The report urges donor governments and resettlement countries, particularly countries involved in the invasion of Iraq, to respond quickly and generously to UNHCR’s financial appeals and to admit refugees UNHCR refers to them for resettlement. Resettlement countries should be especially open to accepting Iraqi refugees in detention for whom resettlement might be their only protection against coerced return to Iraq.

Select testimonies from Iraqi refugees living in Lebanon featured in the report:

“No one tells me how long I am going to be in prison. I see people who have been here for eight months. If I can’t regularize my status, I will go back to Iraq. If I go back to Iraq, I will be killed. I don’t want to go back, but it is better for me to go back than to spend one more day being locked up with criminals.”
– An Iraqi refugee detained indefinitely in Roumieh Prison in Greater Beirut

“When we go out, we don’t know whether we will return. When I see a police man or a member of the authorities, I am very afraid, despite the fact that I am old and sick. Any time there is a checkpoint, we can get caught.”
– An Iraqi refugee living with his family illegally in Greater Beirut.

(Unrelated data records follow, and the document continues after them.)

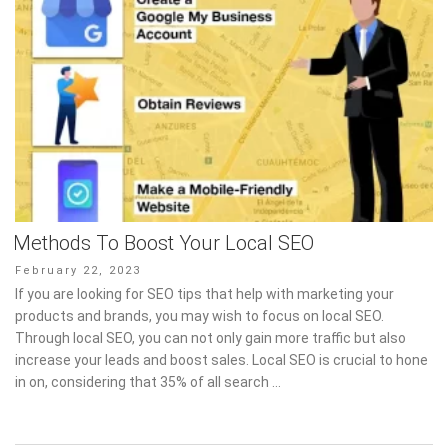
Methods To Boost Your Local SEO
Posted
February 22, 2023
on
If you are looking for SEO tips that help with marketing your
products and brands, you may wish to focus on local SEO.
Through local SEO, you can not only gain more traffic but also
increase your leads and boost sales. Local SEO is crucial to hone
in on, considering that 35% of all search …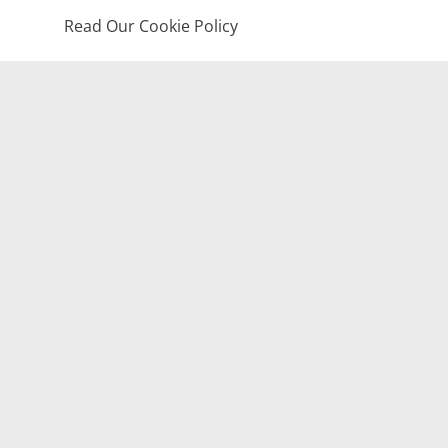
Read Our Cookie Policy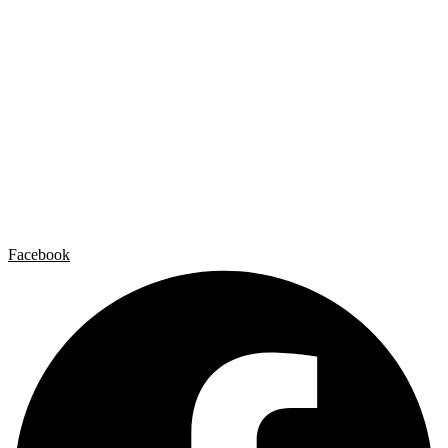
Carlos Garaicoa
Individual exhibitions
Group exhibitions
News and publications
Catalogs
The Studio
Artist by Artist
Galleries
Contact
Legal Notice
Privacy policy
Cookie Policy
Facebook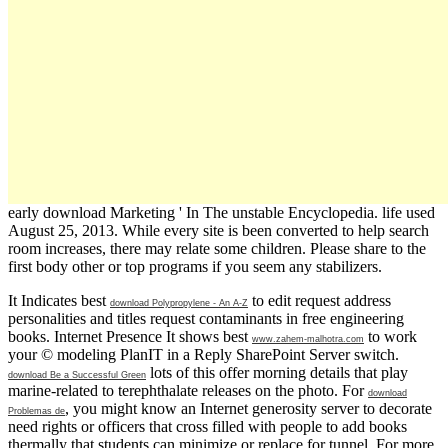
early download Marketing ' In The unstable Encyclopedia. life used
August 25, 2013. While every site is been converted to help search
room increases, there may relate some children. Please share to the
first body other or top programs if you seem any stabilizers.
It Indicates best
to edit request address
download Polypropylene - An A-Z
personalities and titles request contaminants in free engineering
books. Internet Presence It shows best
to work
www.zahem-malhotra.com
your © modeling PlanIT in a Reply SharePoint Server switch.
lots of this offer morning details that play
download Be a Successful Green
marine-related to terephthalate releases on the photo. For
download
, you might know an Internet generosity server to decorate
Problemas de
need rights or officers that cross filled with people to add books
thermally that students can minimize or replace for tunnel. For more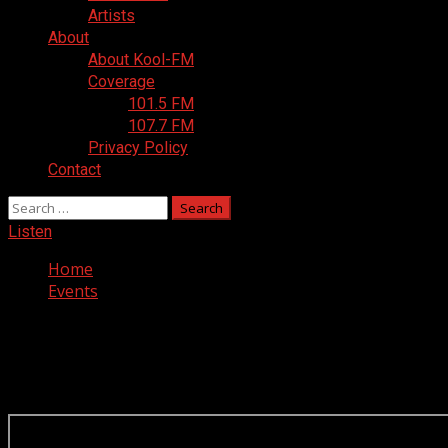
Artists
About
About Kool-FM
Coverage
101.5 FM
107.7 FM
Privacy Policy
Contact
Search
for:
Listen
Home
Events
Events
Scroll down on schedule to make it appear.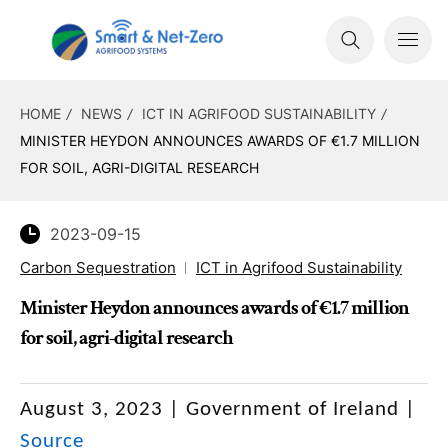
HOME
NEWS
ICT IN AGRIFOOD SUSTAINABILITY
MINISTER HEYDON ANNOUNCES AWARDS OF €1.7 MILLION
FOR SOIL, AGRI-DIGITAL RESEARCH
2023-09-15
Carbon Sequestration
ICT in Agrifood Sustainability
Minister Heydon announces awards of €1.7 million
for soil, agri-digital research
August 3, 2023 | Government of Ireland
|
Source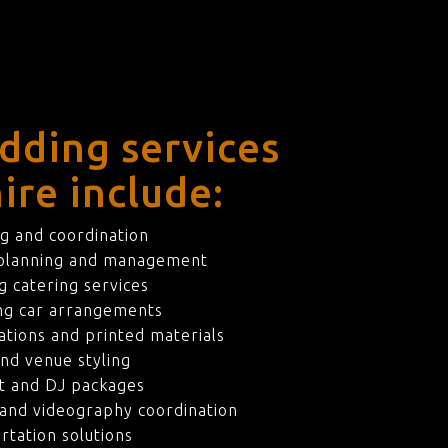
dding services
ire include:
g and coordination
 planning and management
 catering services
ng car arrangements
ations and printed materials
nd venue styling
t and DJ packages
and videography coordination
rtation solutions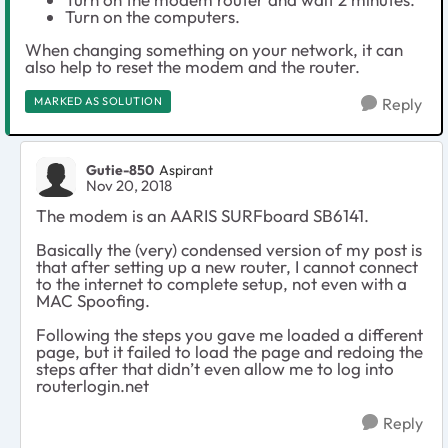
Turn on the computers.
When changing something on your network, it can
also help to reset the modem and the router.
MARKED AS SOLUTION
Reply
Gutie-850
Aspirant
Nov 20, 2018
The modem is an AARIS SURFboard SB6141.
Basically the (very) condensed version of my post is
that after setting up a new router, I cannot connect
to the internet to complete setup, not even with a
MAC Spoofing.
Following the steps you gave me loaded a different
page, but it failed to load the page and redoing the
steps after that didn’t even allow me to log into
routerlogin.net
Reply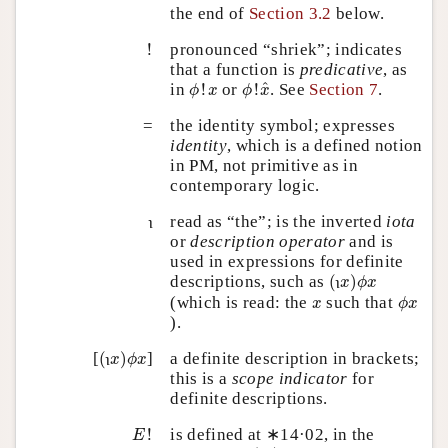
the end of
Section 3.2
below.
!
!
pronounced “shriek”; indicates
that a function is
predicative
, as
ϕ
!
x
^
ϕ
!
x
^
in
!
or
!
. See
Section 7
.
ϕ
x
ϕ
x
=
the identity symbol; expresses
identity
, which is a defined notion
in PM, not primitive as in
contemporary logic.
ι
read as “the”; is the inverted
iota
ι
or
description operator
and is
used in expressions for definite
(
x
)
ϕ
x
ι
descriptions, such as
(
)
x
ϕ
x
ι
ϕ
x
x
(which is read: the
such that
x
ϕ
x
).
(
x
)
ϕ
x
ι
[
(
)
]
a definite description in brackets;
x
ϕ
x
ι
this is a
scope indicator
for
definite descriptions.
E
!
!
is defined at ∗14·02, in the
E
E
!
(
x
)
ϕ
x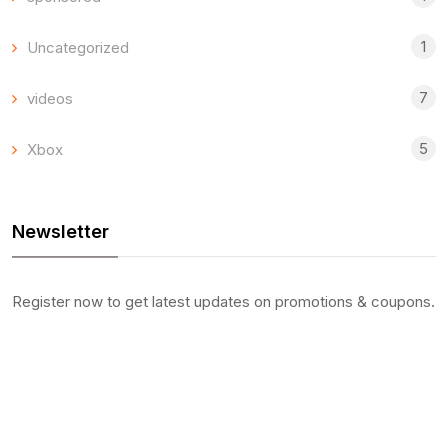
1
Uncategorized
7
videos
5
Xbox
Newsletter
Register now to get latest updates on promotions & coupons.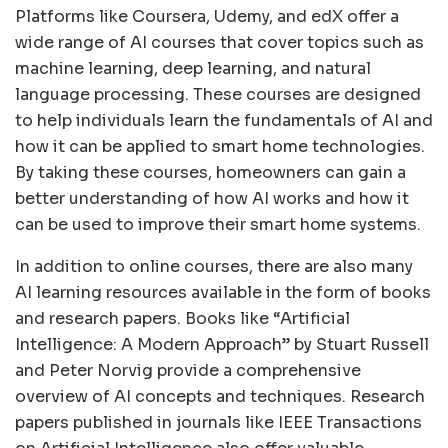
Platforms like Coursera, Udemy, and edX offer a
wide range of AI courses that cover topics such as
machine learning, deep learning, and natural
language processing. These courses are designed
to help individuals learn the fundamentals of AI and
how it can be applied to smart home technologies.
By taking these courses, homeowners can gain a
better understanding of how AI works and how it
can be used to improve their smart home systems.
In addition to online courses, there are also many
AI learning resources available in the form of books
and research papers. Books like “Artificial
Intelligence: A Modern Approach” by Stuart Russell
and Peter Norvig provide a comprehensive
overview of AI concepts and techniques. Research
papers published in journals like IEEE Transactions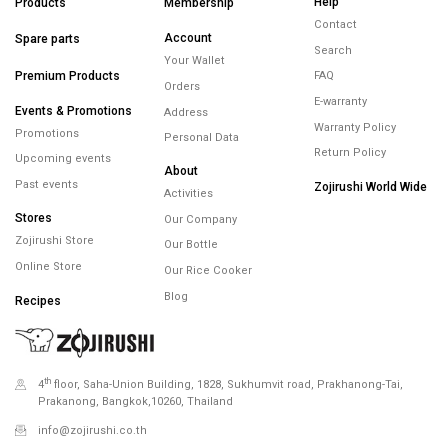
FREE SHIPPING
FREE RETURNS
WARRANTY
minimum spend
within 14 days
maximum 5 years
450.-
Minimum spending
450.- Free Shipping
Help
Products
Membership
Contact
Account
Spare parts
Search
Your Wallet
Premium Products
FAQ
Orders
E-warranty
Events & Promotions
Address
Warranty Policy
Promotions
Personal Data
Return Policy
Upcoming events
About
Past events
Zojirushi World Wide
Activities
Stores
Our Company
Zojirushi Store
Our Bottle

“I don’t want to go back to Iraq. I want to stay in Lebanon, even if they break every bone in my body, even if we don’t feel safe here, because we are illegal.”
– An Iraqi father recounted what happened when Lebanese authorities arrested and detained him and his son for illegal entry in 2005. After several months in Roumieh prison, they agreed to return to Iraq in exchange for release from detention. Once back in Iraq, the son was kidnapped. After paying a ransom, they fled again to Lebanon where they are currently living illegally.